LHCb connecte ses tubes

La première section en béryllium du tube à vide de l'expérience LHCb a été installée voici deux semaines. Cette opération de trois jours a demandé une longue préparation. Patience et précision étaient de mise car la première des quatre sections du tube à vide était reliée à l'enceinte du localisateur de vertex (VeLo).


Le groupe AT-VAC en collaboration avec PH/LBD. Gloria Corti, Tatsuya Nakada, Patrice Mermet, Delios Ramos, Frans Mul, Bruno Versollato, Bernard Corajod, et Raymond Veness. (Absents de la photo: Adriana Rossi et Laurent Bouvet)

La première section qui a été installée se compose d'un tube conique de près de deux mètres de long en béryllium d'un millimètre d'épaisseur ainsi que d'une fenêtre sphérique de 800 millimètres de diamètre, en alliage d'aluminium, ce qui lui donne la forme d'un champignon couché.

Le béryllium a été choisi comme matériau pour fabriquer 12 des 19 m du tube à vide de LHCb afin de minimiser le bruit de fond dans l'expérience, du fait de sa relative transparence aux particules produites dans les collisions (voir Bulletin nº 5/2005). Bien que ce soit le matériau le plus adapté pour cela, le béryllium est très fragile mais également toxique par inhalation ou ingestion; c'est pourquoi il faut éviter tout accident qui pourrait produire de la poussière comme des rayures de surface ou un bris du tube. C'est par conséquent avec d'infinies précautions que le tube a été transporté dans une boîte solide bien rembourrée et manipulé avec des outillages spéciaux afin d'assurer un transport sans encombre au Point 8 ainsi que sa connexion à l'enceinte du VeLo.

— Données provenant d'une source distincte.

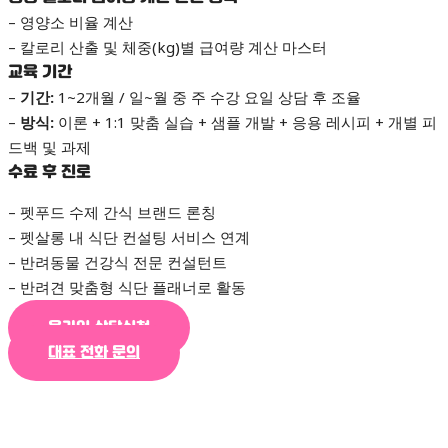
– 영양소 비율 계산
– 칼로리 산출 및 체중(kg)별 급여량 계산 마스터
교육 기간
–
기간:
1~2개월 / 일~월 중 주 수강 요일 상담 후 조율
–
방식:
이론 + 1:1 맞춤 실습 + 샘플 개발 + 응용 레시피 + 개별 피
드백 및 과제
수료 후 진로
– 펫푸드 수제 간식 브랜드 론칭
– 펫살롱 내 식단 컨설팅 서비스 연계
– 반려동물 건강식 전문 컨설턴트
– 반려견 맞춤형 식단 플래너로 활동
온라인 상담신청
대표 전화 문의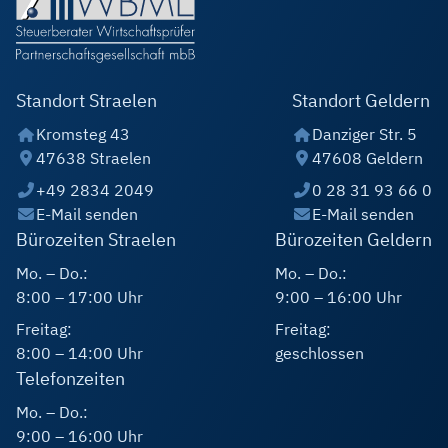
Standort Straelen
Standort Geldern
Kromsteg 43
Danziger Str. 5
47638 Straelen
47608 Geldern
+49 2834 2049
0 28 31 93 66 0
E-Mail senden
E-Mail senden
Bürozeiten Straelen
Bürozeiten Geldern
Mo. – Do.:
Mo. – Do.:
8:00 – 17:00 Uhr
9:00 – 16:00 Uhr
Freitag:
Freitag:
8:00 – 14:00 Uhr
geschlossen
Telefonzeiten
Mo. – Do.:
9:00 – 16:00 Uhr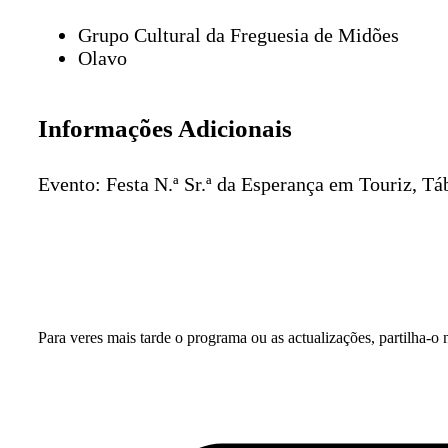
Grupo Cultural da Freguesia de Midões
Olavo
Informações Adicionais
Evento: Festa N.ª Sr.ª da Esperança em Touriz, Tá
Para veres mais tarde o programa ou as actualizações, partilha-o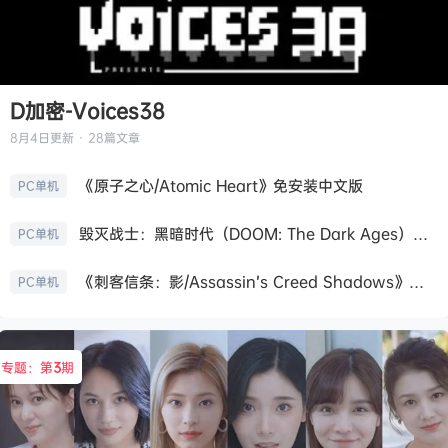
D加密-Voices38
8月4日
更新 · 28篇文章
《原子之心/Atomic Heart》免安装中文版
PC单机
毁灭战士：黑暗时代（DOOM: The Dark Ages）免安装中文版
PC单机
《刺客信条：影/Assassin’s Creed Shadows》免安装版，非虚拟机
PC单机
专题：第
3
期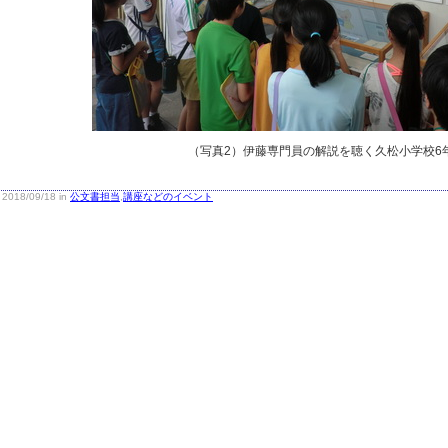
（写真2）伊藤専門員の解説を聴く久松小学校6
2018/09/18 in
公文書担当
,
講座などのイベント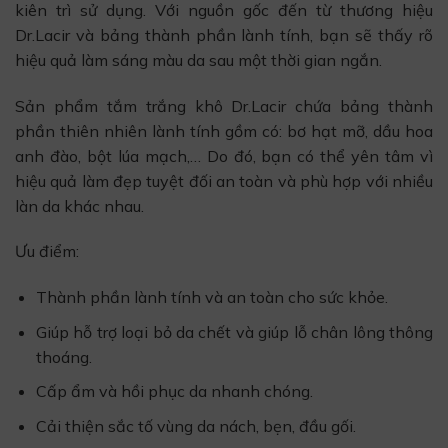
kiên trì sử dụng. Với nguồn gốc đến từ thương hiệu
Dr.Lacir và bảng thành phần lành tính, bạn sẽ thấy rõ
hiệu quả làm sáng màu da sau một thời gian ngắn.
Sản phẩm tắm trắng khô Dr.Lacir chứa bảng thành
phần thiên nhiên lành tính gồm có: bơ hạt mỡ, dầu hoa
anh đào, bột lúa mạch,… Do đó, bạn có thể yên tâm vì
hiệu quả làm đẹp tuyệt đối an toàn và phù hợp với nhiều
làn da khác nhau.
Ưu điểm:
Thành phần lành tính và an toàn cho sức khỏe.
Giúp hỗ trợ loại bỏ da chết và giúp lỗ chân lông thông
thoáng.
Cấp ẩm và hồi phục da nhanh chóng.
Cải thiện sắc tố vùng da nách, bẹn, đầu gối.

Le cône de béryllium a été fabriqué dans une compagnie spécialisée alors que la fenêtre du VeLo et l'assemblage final ont été effectués dans l'atelier principal du CERN, utilisant des machines de haute précision et une soudure par faisceau d'électrons.

Après que le tube a été retiré de son support de transport, il a été placé sur un cadre glissant sur des rails afin de s'insérer doucement à l'intérieur du détecteur RICH1 et d'éviter tout risque de dommage pendant l'installation. Un suppresseur de champ de fuite a ensuite été inséré. Enfin, la fenêtre sphérique a été connectée à l'enceinte du VeLo à l'aide d'un sceau métallique.

Une fois l'opération terminée, le vide a été fait dans le système afin de vérifier son étanchéité.

Après l'installation des quatre sections de tube, la phase de réception va inclure un cycle de cuisson qui consiste à chauffer le tube pendant 24 heures à une température qui peut atteindre 250°C, afin d'activer le revêtement de surface absorbant non-évaporable (NEG) qui agira comme une pompe à vide interne pendant le fonctionnement de la machine. Une fois activé, ce revêtement situé sur la surface interne du tube permettra, avec l'aide de pompes ioniques, de fournir l'ultravide nécessaire. «Nous espérons atteindre une pression dynamique moyenne de 10-9 millibars», explique Delio Ramos, ingénieur du groupe AT-VAC en charge du tube à vide de LHCb. «Dynamique, car cela correspond à la pression interne quand du faisceau circule à l'intérieur du tube.»

Pendant les prochains mois, LHCb va installer une autre section de tube à vide en béryllium qui va être insérée dans la gaine centrale du détecteur RICH2. Le plus grand soin devra être apporté et les manipulations à effectuer seront très complexes car cette partie mesure 6 mètres de long. La section de tube à vide en acier inoxydable sera finalement mise en place avant d'installer la dernière section en béryllium à l'intérieur de l'aimant.

LHCb est une expérience asymétrique qui mesure seulement les particules produites «vers l'avant», d'un seul côté de la zone de collisions. Le but principal de l'expérience est l'étude de la violation de CP avec une très grande précision ainsi que les désintégrations rares des quarks b.